INFORMATION PROVIDED:
━━━━━━

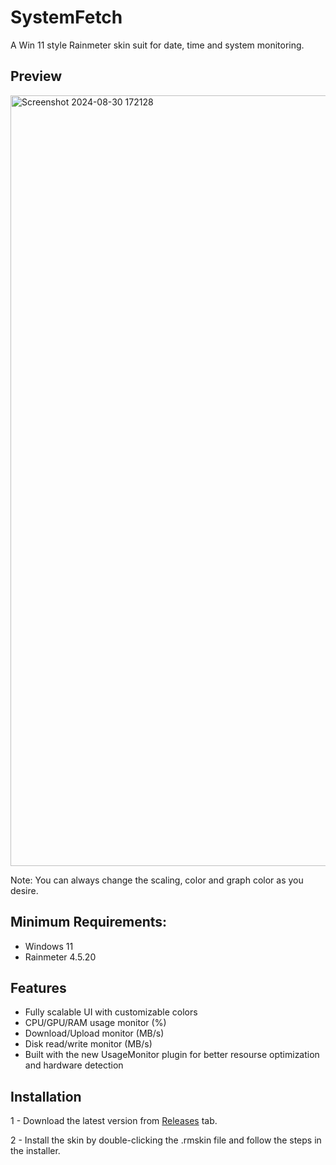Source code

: # SystemFetch
A Win 11 style Rainmeter skin suit for date, time and system monitoring.

## Preview

<img width="1233" alt="Screenshot 2024-08-30 172128" src="https://github.com/user-attachments/assets/098180c8-2c32-4c0d-8803-f12fac561bb5">

Note: You can always change the scaling, color and graph color as you desire.
## Minimum Requirements:
- Windows 11
- Rainmeter 4.5.20

## Features
- Fully scalable UI with customizable colors
- CPU/GPU/RAM usage monitor (%)
- Download/Upload monitor (MB/s)
- Disk read/write monitor (MB/s)
- Built with the new UsageMonitor plugin for better resourse optimization and hardware detection

## Installation
1 - Download the latest version from [Releases](https://github.com/Meti0X7CB/SystemFetch/releases) tab.

2 - Install the skin by double-clicking the .rmskin file and follow the steps in the installer.
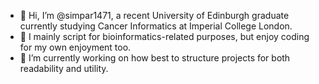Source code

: - 👋 Hi, I’m @simpar1471, a recent University of Edinburgh graduate currently studying Cancer Informatics at Imperial College London.
- 👀 I mainly script for bioinformatics-related purposes, but enjoy coding for my own enjoyment too.
- 🌱 I’m currently working on how best to structure projects for both readability and utility.

<!---
simpar1471/simpar1471 is a ✨ special ✨ repository because its `README.md` (this file) appears on your GitHub profile.
You can click the Preview link to take a look at your changes.
--->
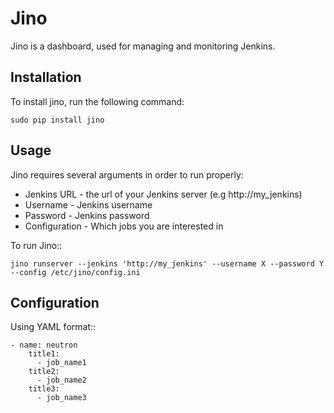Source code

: Jino
====

Jino is a dashboard, used for managing and monitoring Jenkins.

Installation
------------

To install jino, run the following command:

    sudo pip install jino

Usage
-----

Jino requires several arguments in order to run properly:

* Jenkins URL   - the url of your Jenkins server (e.g http://my_jenkins)
* Username      - Jenkins username
* Password      - Jenkins password
* Configuration - Which jobs you are interested in

To run Jino::

    jino runserver --jenkins 'http://my_jenkins' --username X --password Y --config /etc/jino/config.ini

Configuration
-------------

Using YAML format::

    - name: neutron
		title1:
		  - job_name1
		title2:
		  - job_name2
		title3:
		  - job_name3
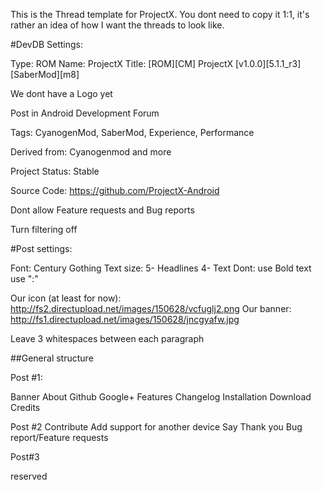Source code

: This is the Thread template for ProjectX.
You dont need to copy it 1:1, it's rather an idea of how I want the threads to look like. 

#DevDB Settings:

Type: ROM
Name: ProjectX
Title: [ROM][CM] ProjectX [v1.0.0][5.1.1_r3][SaberMod][m8]
 
We dont have a Logo yet

Post in Android Development Forum

Tags: CyanogenMod, SaberMod, Experience, Performance

Derived from: Cyanogenmod and more

Project Status: Stable

Source Code: https://github.com/ProjectX-Android

Dont allow Feature requests and Bug reports

Turn filtering off


#Post settings:

Font: Century Gothing
Text size: 5- Headlines
	   4- Text
Dont:
	use Bold text
	use ":"

Our icon (at least for now): http://fs2.directupload.net/images/150628/vcfuglj2.png
Our banner: http://fs1.directupload.net/images/150628/jncgyafw.jpg

Leave 3 whitespaces between each paragraph

##General structure

Post #1:

Banner
About
Github
Google+
Features
Changelog
Installation
Download
Credits

Post #2
Contribute
Add support for another device
Say Thank you
Bug report/Feature requests

Post#3

reserved
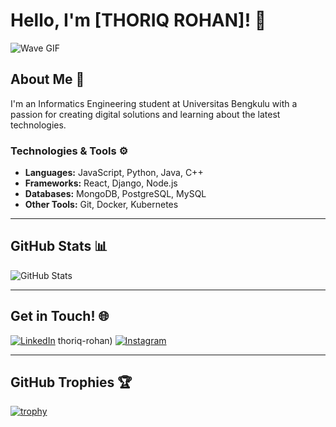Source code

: # Hello, I'm [THORIQ ROHAN]! 👋

![Wave GIF](https://camo.githubusercontent.com/9939f57a40461f1f7d5ee9c81e8f4634eb6a9339f5a3ced15f2ce471bb18b49b/68747470733a2f2f6d656469612e67697068792e636f6d2f6d656469612f4d3967624264396e6244724f5475314d71782f67697068792e676966)

## About Me 🚀
I'm an Informatics Engineering student at Universitas Bengkulu with a passion for creating digital solutions and learning about the latest technologies.

### Technologies & Tools ⚙️
- **Languages:** JavaScript, Python, Java, C++
- **Frameworks:** React, Django, Node.js
- **Databases:** MongoDB, PostgreSQL, MySQL
- **Other Tools:** Git, Docker, Kubernetes

---

## GitHub Stats 📊
![GitHub Stats](https://github-readme-stats.vercel.app/api?username=THORIXZZ&show_icons=true&theme=radical)

---

## Get in Touch! 🌐

[![LinkedIn](https://img.shields.io/badge/LinkedIn-0077B5?style=for-the-badge&logo=linkedin&logoColor=white)](https://www.linkedin.com/in/)
thoriq-rohan)
[![Instagram](https://img.shields.io/badge/Instagram-E4405F?style=for-the-badge&logo=instagram&logoColor=white)](https://www.instagram.com/thoriqrohan)

---

## GitHub Trophies 🏆
[![trophy](https://github-profile-trophy.vercel.app/?username=Thorixzz&theme=onedark)](https://github.com/ryo-ma/github-profile-trophy)

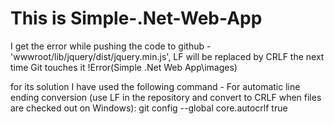 ﻿# This is Simple-.Net-Web-App
I get the error while pushing the code to github - 'wwwroot/lib/jquery/dist/jquery.min.js', LF will be replaced by CRLF the next time Git touches it
!Error(Simple .Net Web App\images)

for its solution I have used the following command - 
For automatic line ending conversion (use LF in the repository and convert to CRLF when files are checked out on Windows):
git config --global core.autocrlf true
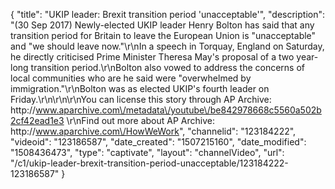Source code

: {
    "title": "UKIP leader: Brexit transition period 'unacceptable'",
    "description": "(30 Sep 2017) Newly-elected UKIP leader Henry Bolton has said that any transition period for Britain to leave the European Union is \"unacceptable\" and \"we should leave now.\"\r\nIn a speech in Torquay, England on Saturday, he directly criticised Prime Minister Theresa May's proposal of a two year-long transition period.\r\nBolton also vowed to address the concerns of local communities who are he said were \"overwhelmed by immigration.\"\r\nBolton was as elected UKIP's fourth leader on Friday.\r\n\r\n\r\nYou can license this story through AP Archive: http:\/\/www.aparchive.com\/metadata\/youtube\/be842978668c5560a502b2cf42ead1e3 \r\nFind out more about AP Archive: http:\/\/www.aparchive.com\/HowWeWork",
    "channelid": "123184222",
    "videoid": "123186587",
    "date_created": "1507215160",
    "date_modified": "1508436473",
    "type": "captivate",
    "layout": "channelVideo",
    "url": "\/c1\/ukip-leader-brexit-transition-period-unacceptable\/123184222-123186587"
}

━━━━━━

THE PROBLEM:
Please set out every nonblank line of all the rows above as a Markdown table with two columns, "No." for the running line number and "Text" for the line itself. Leave the pictures out of the answer.

REPLY:
| No. | Text |
|---|---|
| 1 | Source code |
| 2 | : # SystemFetch |
| 3 | A Win 11 style Rainmeter skin suit for date, time and system monitoring. |
| 4 | ## Preview |
| 5 | <img width="1233" alt="Screenshot 2024-08-30 172128" src="https://github.com/user-attachments/assets/098180c8-2c32-4c0d-8803-f12fac561bb5"> |
| 6 | Note: You can always change the scaling, color and graph color as you desire. |
| 7 | ## Minimum Requirements: |
| 8 | - Windows 11 |
| 9 | - Rainmeter 4.5.20 |
| 10 | ## Features |
| 11 | - Fully scalable UI with customizable colors |
| 12 | - CPU/GPU/RAM usage monitor (%) |
| 13 | - Download/Upload monitor (MB/s) |
| 14 | - Disk read/write monitor (MB/s) |
| 15 | - Built with the new UsageMonitor plugin for better resourse optimization and hardware detection |
| 16 | ## Installation |
| 17 | 1 - Download the latest version from [Releases](https://github.com/Meti0X7CB/SystemFetch/releases) tab. |
| 18 | 2 - Install the skin by double-clicking the .rmskin file and follow the steps in the installer. |
| 19 | Source code |
| 20 | : - 👋 Hi, I’m @simpar1471, a recent University of Edinburgh graduate currently studying Cancer Informatics at Imperial College London. |
| 21 | - 👀 I mainly script for bioinformatics-related purposes, but enjoy coding for my own enjoyment too. |
| 22 | - 🌱 I’m currently working on how best to structure projects for both readability and utility. |
| 23 | <!--- |
| 24 | simpar1471/simpar1471 is a ✨ special ✨ repository because its `README.md` (this file) appears on your GitHub profile. |
| 25 | You can click the Preview link to take a look at your changes. |
| 26 | ---> |
| 27 | Source code |
| 28 | : Jino |
| 29 | ==== |
| 30 | Jino is a dashboard, used for managing and monitoring Jenkins. |
| 31 | Installation |
| 32 | ------------ |
| 33 | To install jino, run the following command: |
| 34 |     sudo pip install jino |
| 35 | Usage |
| 36 | ----- |
| 37 | Jino requires several arguments in order to run properly: |
| 38 | * Jenkins URL   - the url of your Jenkins server (e.g http://my_jenkins) |
| 39 | * Username      - Jenkins username |
| 40 | * Password      - Jenkins password |
| 41 | * Configuration - Which jobs you are interested in |
| 42 | To run Jino:: |
| 43 |     jino runserver --jenkins 'http://my_jenkins' --username X --password Y --config /etc/jino/config.ini |
| 44 | Configuration |
| 45 | ------------- |
| 46 | Using YAML format:: |
| 47 |     - name: neutron |
| 48 | 		title1: |
| 49 | 		  - job_name1 |
| 50 | 		title2: |
| 51 | 		  - job_name2 |
| 52 | 		title3: |
| 53 | 		  - job_name3 |
| 54 | Source code |
| 55 | : This is the Thread template for ProjectX. |
| 56 | You dont need to copy it 1:1, it's rather an idea of how I want the threads to look like.  |
| 57 | #DevDB Settings: |
| 58 | Type: ROM |
| 59 | Name: ProjectX |
| 60 | Title: [ROM][CM] ProjectX [v1.0.0][5.1.1_r3][SaberMod][m8] |
| 61 | We dont have a Logo yet |
| 62 | Post in Android Development Forum |
| 63 | Tags: CyanogenMod, SaberMod, Experience, Performance |
| 64 | Derived from: Cyanogenmod and more |
| 65 | Project Status: Stable |
| 66 | Source Code: https://github.com/ProjectX-Android |
| 67 | Dont allow Feature requests and Bug reports |
| 68 | Turn filtering off |
| 69 | #Post settings: |
| 70 | Font: Century Gothing |
| 71 | Text size: 5- Headlines |
| 72 | 	   4- Text |
| 73 | Dont: |
| 74 | 	use Bold text |
| 75 | 	use ":" |
| 76 | Our icon (at least for now): http://fs2.directupload.net/images/150628/vcfuglj2.png |
| 77 | Our banner: http://fs1.directupload.net/images/150628/jncgyafw.jpg |
| 78 | Leave 3 whitespaces between each paragraph |
| 79 | ##General structure |
| 80 | Post #1: |
| 81 | Banner |
| 82 | About |
| 83 | Github |
| 84 | Google+ |
| 85 | Features |
| 86 | Changelog |
| 87 | Installation |
| 88 | Download |
| 89 | Credits |
| 90 | Post #2 |
| 91 | Contribute |
| 92 | Add support for another device |
| 93 | Say Thank you |
| 94 | Bug report/Feature requests |
| 95 | Post#3 |
| 96 | reserved |
| 97 | Source code |
| 98 | : # Hello, I'm [THORIQ ROHAN]! 👋 |
| 99 | ![Wave GIF](https://camo.githubusercontent.com/9939f57a40461f1f7d5ee9c81e8f4634eb6a9339f5a3ced15f2ce471bb18b49b/68747470733a2f2f6d656469612e67697068792e636f6d2f6d656469612f4d3967624264396e6244724f5475314d71782f67697068792e676966) |
| 100 | ## About Me 🚀 |
| 101 | I'm an Informatics Engineering student at Universitas Bengkulu with a passion for creating digital solutions and learning about the latest technologies. |
| 102 | ### Technologies & Tools ⚙️ |
| 103 | - **Languages:** JavaScript, Python, Java, C++ |
| 104 | - **Frameworks:** React, Django, Node.js |
| 105 | - **Databases:** MongoDB, PostgreSQL, MySQL |
| 106 | - **Other Tools:** Git, Docker, Kubernetes |
| 107 | --- |
| 108 | ## GitHub Stats 📊 |
| 109 | ![GitHub Stats](https://github-readme-stats.vercel.app/api?username=THORIXZZ&show_icons=true&theme=radical) |
| 110 | --- |
| 111 | ## Get in Touch! 🌐 |
| 112 | [![LinkedIn](https://img.shields.io/badge/LinkedIn-0077B5?style=for-the-badge&logo=linkedin&logoColor=white)](https://www.linkedin.com/in/) |
| 113 | thoriq-rohan) |
| 114 | [![Instagram](https://img.shields.io/badge/Instagram-E4405F?style=for-the-badge&logo=instagram&logoColor=white)](https://www.instagram.com/thoriqrohan) |
| 115 | --- |
| 116 | ## GitHub Trophies 🏆 |
| 117 | [![trophy](https://github-profile-trophy.vercel.app/?username=Thorixzz&theme=onedark)](https://github.com/ryo-ma/github-profile-trophy) |
| 118 |  ﻿# This is Simple-.Net-Web-App |
| 119 | I get the error while pushing the code to github - 'wwwroot/lib/jquery/dist/jquery.min.js', LF will be replaced by CRLF the next time Git touches it |
| 120 | !Error(Simple .Net Web App\images) |
| 121 | for its solution I have used the following command -  |
| 122 | For automatic line ending conversion (use LF in the repository and convert to CRLF when files are checked out on Windows): |
| 123 | git config --global core.autocrlf true |
| 124 | Source code |
| 125 | : { |
| 126 |     "title": "UKIP leader: Brexit transition period 'unacceptable'", |
| 127 |     "description": "(30 Sep 2017) Newly-elected UKIP leader Henry Bolton has said that any transition period for Britain to leave the European Union is \"unacceptable\" and \"we should leave now.\"\r\nIn a speech in Torquay, England on Saturday, he directly criticised Prime Minister Theresa May's proposal of a two year-long transition period.\r\nBolton also vowed to address the concerns of local communities who are he said were \"overwhelmed by immigration.\"\r\nBolton was as elected UKIP's fourth leader on Friday.\r\n\r\n\r\nYou can license this story through AP Archive: http:\/\/www.aparchive.com\/metadata\/youtube\/be842978668c5560a502b2cf42ead1e3 \r\nFind out more about AP Archive: http:\/\/www.aparchive.com\/HowWeWork", |
| 128 |     "channelid": "123184222", |
| 129 |     "videoid": "123186587", |
| 130 |     "date_created": "1507215160", |
| 131 |     "date_modified": "1508436473", |
| 132 |     "type": "captivate", |
| 133 |     "layout": "channelVideo", |
| 134 |     "url": "\/c1\/ukip-leader-brexit-transition-period-unacceptable\/123184222-123186587" |
| 135 | } |